Determining target audience is one of the most crucial decisions that a business needs to make. How did Fortis Anemone determine theirs?
When I first set out to become a copywriter, I looked into the advice that was available to new businesses. I wanted to see what I could apply to my own fledgling business to give myself the best chance and the thing that kept jumping out at me was ‘choose a target audience’.
This seemed counterintuitive to me because surely if you want to make money you will not rule out potentially paying customers? Considering almost everyone will need to use language to communicate with their own audiences, wouldn’t my target audience be, well, everyone?
I continued to mull over this and wondered how I could go about selling myself to such a huge array of potential clients. In the meantime, one of my first commercial jobs was to write a blog post for a digital media company. Whilst researching trends in web design, I realised the theme that bound them all together was that the latest trends are all user-centric. Websites used to be about selling yourself and what you could offer to the world whereas now they are much more about engaging with your audience, telling a story and building a relationship. This trend has been influenced by the rise of social media and asks the question ‘what will the user want to know?’ rather than ‘what do I want to tell them?’
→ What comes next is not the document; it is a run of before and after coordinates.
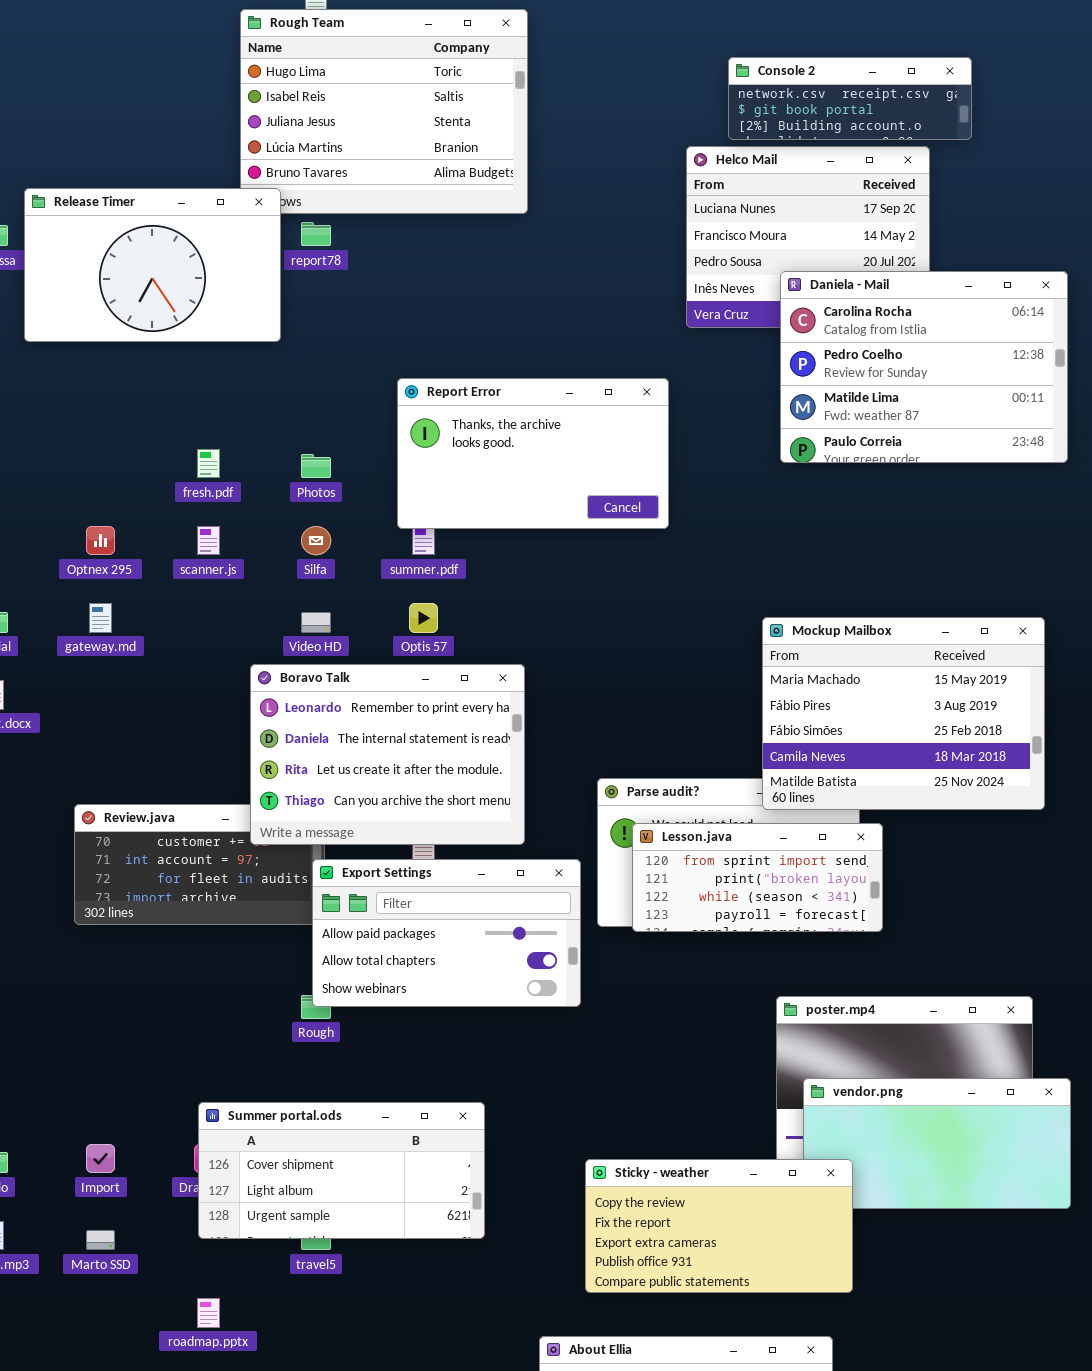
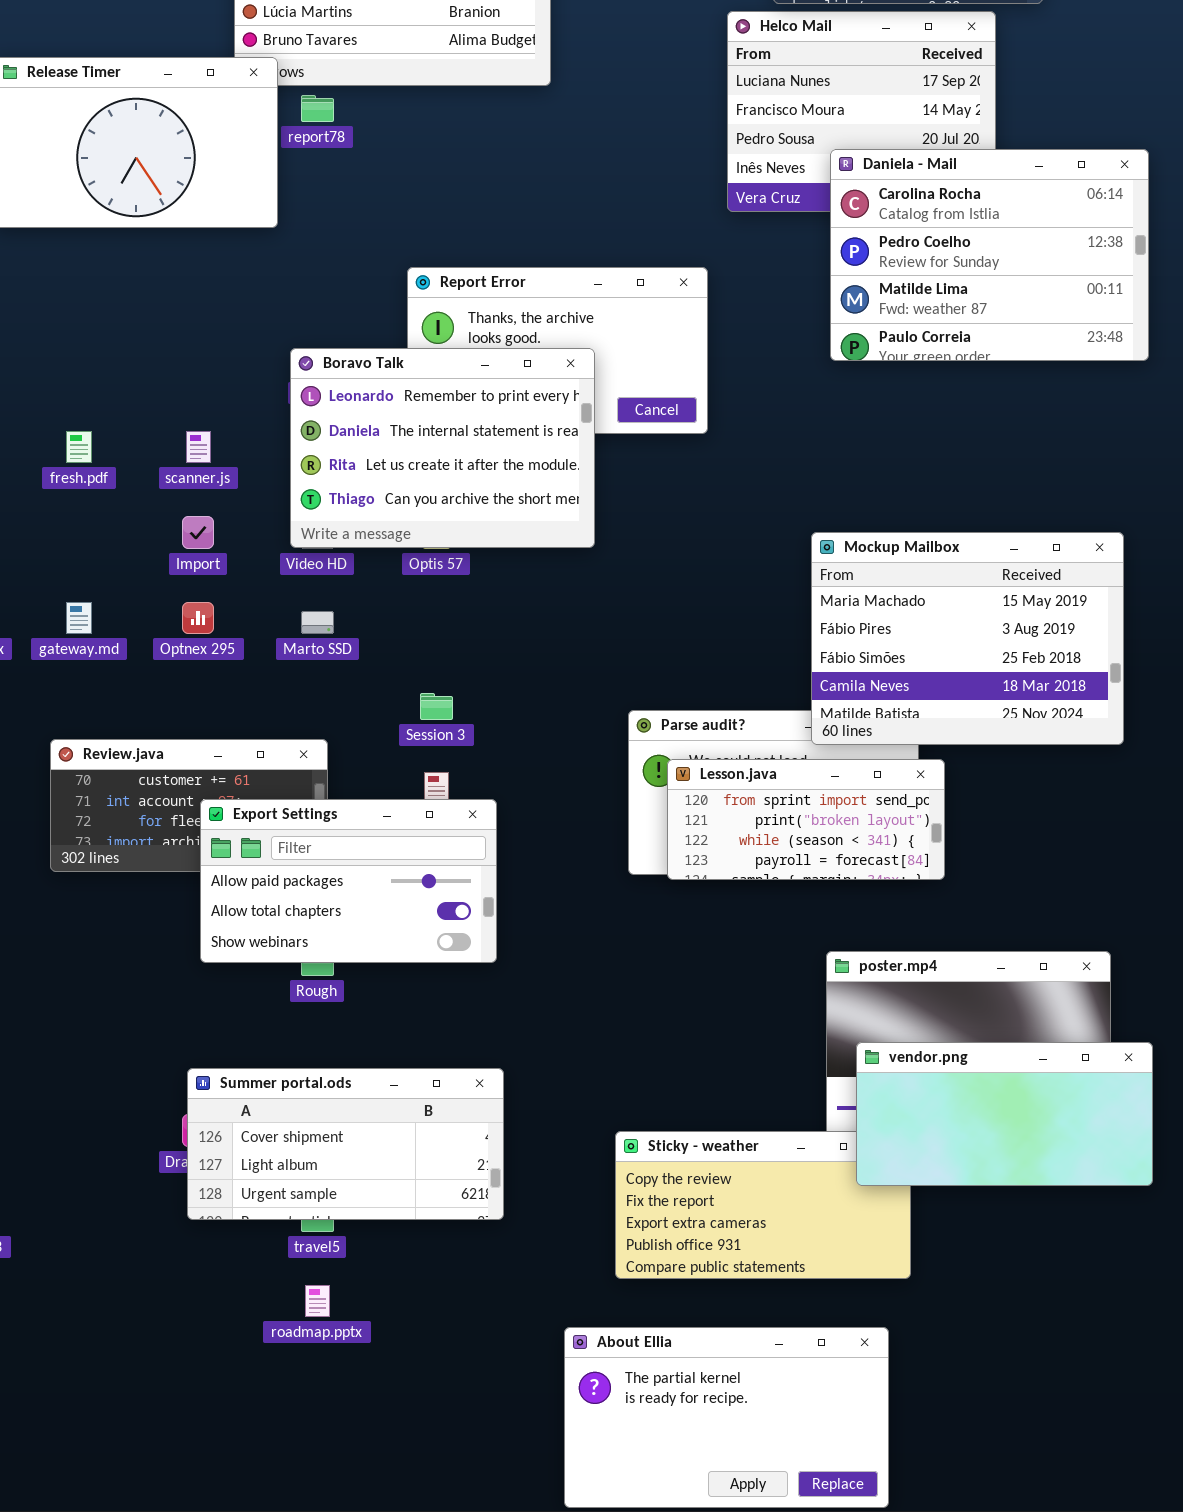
fresh.pdf: [197,449,220,478] -> [66,431,92,463], moved
Optnex 295: [86,526,115,555] -> [182,602,214,634], moved
gateway.md: [89,603,112,633] -> [66,602,92,634], moved
Boravo Talk: [250,664,525,845] -> [290,348,595,548], moved
Export Settings: [312,859,581,1007] -> [200,799,497,963], moved
vendor.png: [803,1078,1071,1209] -> [856,1042,1153,1186], raised
Import: [86,1144,115,1173] -> [182,516,214,549], moved
Marto SSD: [86,1230,115,1250] -> [301,611,334,634], moved
roadmap.pptx: [197,1298,220,1328] -> [305,1285,330,1317], moved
So as I designed my own website, I bore this in mind: what would someone reading my website want to know about me? I thought they’d want to see what I was capable of; I hoped they would want to know why I did what I did. As I wrote my first blog post to explain this, it hit me: my target audience probably thinks the same way I do. If I want to be able to authentically represent someone through the language they communicate to the world with, then I need to be able to meet them at least half way. So my target audience is probably someone who could write their own content but doesn’t have time. Or who finds selling themselves uncomfortable and knows someone else could do a more effective job of it. They want to use SEO techniques but want them to be ethical as they don’t like deception and know their audience is too savvy to fall for it anyway. They know their business needs a social media presence but they can’t work out where their business ends and their own newsfeed begins. They will probably be in the arts or person-centred sectors, or they might just be someone who treats what they do as a vocation in just the same way.
Either way – if we get each other, then we will work together just fine. We are our target audience.